Instruction >> Rewrite the lines from the one containing "See the attached" through the last line, renaming "left iliac artery" to "right iliac artery" and leaving everything else unchanged.

Dataset excerpts >>
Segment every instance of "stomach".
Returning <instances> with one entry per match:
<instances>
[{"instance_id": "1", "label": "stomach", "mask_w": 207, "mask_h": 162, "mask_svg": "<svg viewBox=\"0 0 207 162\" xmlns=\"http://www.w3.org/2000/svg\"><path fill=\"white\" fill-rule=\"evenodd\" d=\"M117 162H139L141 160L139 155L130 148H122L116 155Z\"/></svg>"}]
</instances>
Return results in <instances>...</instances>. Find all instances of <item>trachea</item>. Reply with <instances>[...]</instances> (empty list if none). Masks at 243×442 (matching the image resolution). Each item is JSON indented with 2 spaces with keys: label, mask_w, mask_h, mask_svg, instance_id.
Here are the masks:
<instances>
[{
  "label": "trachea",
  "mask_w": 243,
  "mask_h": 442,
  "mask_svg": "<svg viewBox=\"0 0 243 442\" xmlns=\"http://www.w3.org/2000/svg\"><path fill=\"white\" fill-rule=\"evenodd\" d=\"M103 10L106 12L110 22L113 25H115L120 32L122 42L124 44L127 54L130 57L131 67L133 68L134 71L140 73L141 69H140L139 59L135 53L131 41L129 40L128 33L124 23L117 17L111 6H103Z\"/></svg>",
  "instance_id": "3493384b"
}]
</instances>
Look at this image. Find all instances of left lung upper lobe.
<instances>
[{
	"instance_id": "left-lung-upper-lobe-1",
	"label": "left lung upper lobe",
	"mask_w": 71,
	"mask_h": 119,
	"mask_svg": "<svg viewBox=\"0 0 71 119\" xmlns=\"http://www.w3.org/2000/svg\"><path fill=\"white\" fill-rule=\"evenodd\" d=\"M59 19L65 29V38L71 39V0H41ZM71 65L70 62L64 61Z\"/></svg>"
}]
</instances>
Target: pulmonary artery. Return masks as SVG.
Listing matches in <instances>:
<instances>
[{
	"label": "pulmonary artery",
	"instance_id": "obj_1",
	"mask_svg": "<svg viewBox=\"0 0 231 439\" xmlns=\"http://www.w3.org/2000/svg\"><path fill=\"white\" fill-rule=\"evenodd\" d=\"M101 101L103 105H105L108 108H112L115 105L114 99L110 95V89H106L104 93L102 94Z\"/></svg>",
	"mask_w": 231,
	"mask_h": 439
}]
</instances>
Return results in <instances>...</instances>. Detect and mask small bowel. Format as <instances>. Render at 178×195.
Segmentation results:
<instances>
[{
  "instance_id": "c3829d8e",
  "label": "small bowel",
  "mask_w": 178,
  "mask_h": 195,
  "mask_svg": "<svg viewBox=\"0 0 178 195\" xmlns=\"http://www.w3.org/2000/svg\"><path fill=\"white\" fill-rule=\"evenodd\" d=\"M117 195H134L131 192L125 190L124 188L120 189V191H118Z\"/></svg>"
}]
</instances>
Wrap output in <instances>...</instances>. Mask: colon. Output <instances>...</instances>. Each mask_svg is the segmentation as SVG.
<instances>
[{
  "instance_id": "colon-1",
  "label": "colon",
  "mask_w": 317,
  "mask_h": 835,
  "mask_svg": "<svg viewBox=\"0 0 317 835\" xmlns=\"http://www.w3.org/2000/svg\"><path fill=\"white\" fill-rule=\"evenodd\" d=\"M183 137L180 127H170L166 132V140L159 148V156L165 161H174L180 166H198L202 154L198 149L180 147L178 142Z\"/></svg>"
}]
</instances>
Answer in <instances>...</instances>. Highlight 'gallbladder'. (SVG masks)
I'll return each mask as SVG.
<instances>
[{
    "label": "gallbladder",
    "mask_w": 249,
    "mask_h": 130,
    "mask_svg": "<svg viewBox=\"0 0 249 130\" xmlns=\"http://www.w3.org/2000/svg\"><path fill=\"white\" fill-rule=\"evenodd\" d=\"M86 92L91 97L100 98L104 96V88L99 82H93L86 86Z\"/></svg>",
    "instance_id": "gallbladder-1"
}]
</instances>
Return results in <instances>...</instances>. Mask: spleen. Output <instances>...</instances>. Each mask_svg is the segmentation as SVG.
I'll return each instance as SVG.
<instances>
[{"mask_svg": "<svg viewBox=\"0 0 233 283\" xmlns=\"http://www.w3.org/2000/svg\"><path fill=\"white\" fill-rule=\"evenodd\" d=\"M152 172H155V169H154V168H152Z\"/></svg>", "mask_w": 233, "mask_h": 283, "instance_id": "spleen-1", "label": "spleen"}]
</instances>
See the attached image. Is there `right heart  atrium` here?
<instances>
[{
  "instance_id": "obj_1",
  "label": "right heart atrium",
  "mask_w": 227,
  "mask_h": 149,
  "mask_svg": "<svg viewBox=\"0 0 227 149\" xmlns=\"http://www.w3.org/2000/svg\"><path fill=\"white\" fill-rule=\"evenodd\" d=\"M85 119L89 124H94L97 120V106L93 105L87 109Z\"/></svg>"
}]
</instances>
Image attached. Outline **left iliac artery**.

Exercise result >>
See the attached image. Is there `right heart  atrium` here?
<instances>
[{
  "instance_id": "obj_1",
  "label": "right heart atrium",
  "mask_w": 227,
  "mask_h": 149,
  "mask_svg": "<svg viewBox=\"0 0 227 149\" xmlns=\"http://www.w3.org/2000/svg\"><path fill=\"white\" fill-rule=\"evenodd\" d=\"M85 119L89 124H94L97 120V106L93 105L87 109Z\"/></svg>"
}]
</instances>
Image attached. Outline **right iliac artery**.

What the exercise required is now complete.